L’une des forces du projet réside dans la précision de son annotation. Chaque session a été analysée par des annotatrices et annotateurs humains, décrivant en continu les gestes de la personne filmée. Quelque 768 types d’actions ont été définis, de gestes très concrets - «prendre l’aubergine», «prendre le couteau», «couper l’aubergine» - à des catégories plus générales, comme «préparer les ingrédients» ou «nettoyer le plan de travail». Résultat: plus de 30 segments d’action observés par minute en moyenne.
Ce matériau nourrit quatre grands modèles de référence destinés à tester les capacités des modèles d’intelligence artificielle, notamment en vision-langage, en reconnaissance d’actions multimodales, en segmentation basée sur la pose et en génération texte-vers-mouvement. Ce dernier consiste à relier des instructions verbales à des trajectoires en 3D. Apprendre ce lien entre langage et mouvement est crucial pour que des systèmes d’assistance ou des robots comprennent réellement ce qu’on leur demande.
Les tests montrent que le défi est encore loin d’être relevé. «Sur la tâche de reconnaissance d’actions, les meilleurs modèles actuels d’IA atteignent environ 40% de précision», note Alexander Mathis. Autrement dit, ils sont encore très loin de pouvoir analyser automatiquement une séance de cuisine avec la fiabilité nécessaire à des applications cliniques. Mais le chercheur reste confiant: «Je suis certain que dans un an ou deux, elles seront bien meilleures. L’IA progresse très vite, et ce type de références va l’aider à franchir de nouvelles étapes.»
Aider les personnes touchées dans leur santé
Derrière ces chiffres se dessine un objectif très concret: aider les personnes touchées dans leur santé à récupérer toute leur mobilité. Parmi les partenaires du projet, les travaux de Friedhelm Hummel, titulaire de la Chaire Fondation Defitech de recherches en neuroingénierie clinique et interactions homme-machine, se concentrent sur la récupération des personnes ayant souffert d’un AVC ainsi que les thérapies personnalisées. Au Laboratoire d’ingénierie translationnelle, le neuro-ingénieur Solaiman Shokur travaille quant à lui sur des interfaces permettant de retrouver des mouvements plus naturels après des lésions graves.
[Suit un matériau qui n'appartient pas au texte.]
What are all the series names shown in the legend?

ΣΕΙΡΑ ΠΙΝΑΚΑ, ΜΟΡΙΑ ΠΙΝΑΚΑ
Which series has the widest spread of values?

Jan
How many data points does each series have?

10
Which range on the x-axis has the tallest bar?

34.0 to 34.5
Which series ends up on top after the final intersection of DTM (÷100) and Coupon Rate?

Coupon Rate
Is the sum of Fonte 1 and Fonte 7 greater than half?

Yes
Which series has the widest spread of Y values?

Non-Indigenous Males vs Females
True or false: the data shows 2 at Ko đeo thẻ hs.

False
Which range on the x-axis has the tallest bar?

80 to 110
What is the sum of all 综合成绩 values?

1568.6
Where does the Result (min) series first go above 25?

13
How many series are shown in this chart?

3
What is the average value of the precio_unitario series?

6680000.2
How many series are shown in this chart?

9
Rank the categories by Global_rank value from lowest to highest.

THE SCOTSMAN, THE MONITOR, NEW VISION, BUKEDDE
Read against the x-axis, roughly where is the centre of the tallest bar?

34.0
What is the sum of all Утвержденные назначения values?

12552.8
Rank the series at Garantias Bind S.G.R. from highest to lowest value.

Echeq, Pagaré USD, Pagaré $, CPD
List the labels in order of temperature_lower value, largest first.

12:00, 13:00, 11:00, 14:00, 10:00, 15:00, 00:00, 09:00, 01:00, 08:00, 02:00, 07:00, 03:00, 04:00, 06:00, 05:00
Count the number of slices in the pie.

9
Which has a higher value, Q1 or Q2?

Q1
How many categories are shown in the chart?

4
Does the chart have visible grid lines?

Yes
«Prenons le cas d’une personne qui se remet d’un AVC, explique Friedhelm Hummel. Aujourd’hui, on lui demandera, par exemple, de lever le bras et on lui attribuera un score pour ce geste. Mais en observant sa manière de cuisiner, on découvrira beaucoup plus de choses pertinentes en lien avec sa vie quotidienne. Est-ce qu’elle évite certains gestes? Est-ce qu’elle met beaucoup plus de temps pour accomplir des actions qui devraient être simples? Est-ce qu’elle atteint les objectifs qu’elle s’était fixés en préparant ce repas?»
L’idée, à terme, est de pouvoir relier automatiquement ce comportement naturel aux scores cliniques existants, voire d’en inventer de nouveaux. De tels indicateurs pourraient un jour servir à suivre la progression d’une rééducation à domicile, par exemple à partir d’une heure de cuisine analysée chaque semaine.
Au-delà des questions de santé, Alexander Mathis s’intéresse aussi à ce qui fait la différence entre un geste ordinaire et un geste expert. «Comment cuisine-t-on comme un chef, comment joue-t-on de la guitare comme un musicien d’exception? Entre le patient en rééducation et l’expert, il y a tout un continuum de contrôle moteur que nous aimerions décrire.» Une deuxième étude, déjà en préparation, portera sur un nombre plus important de participantes et participants, avec un focus particulier sur l’expertise.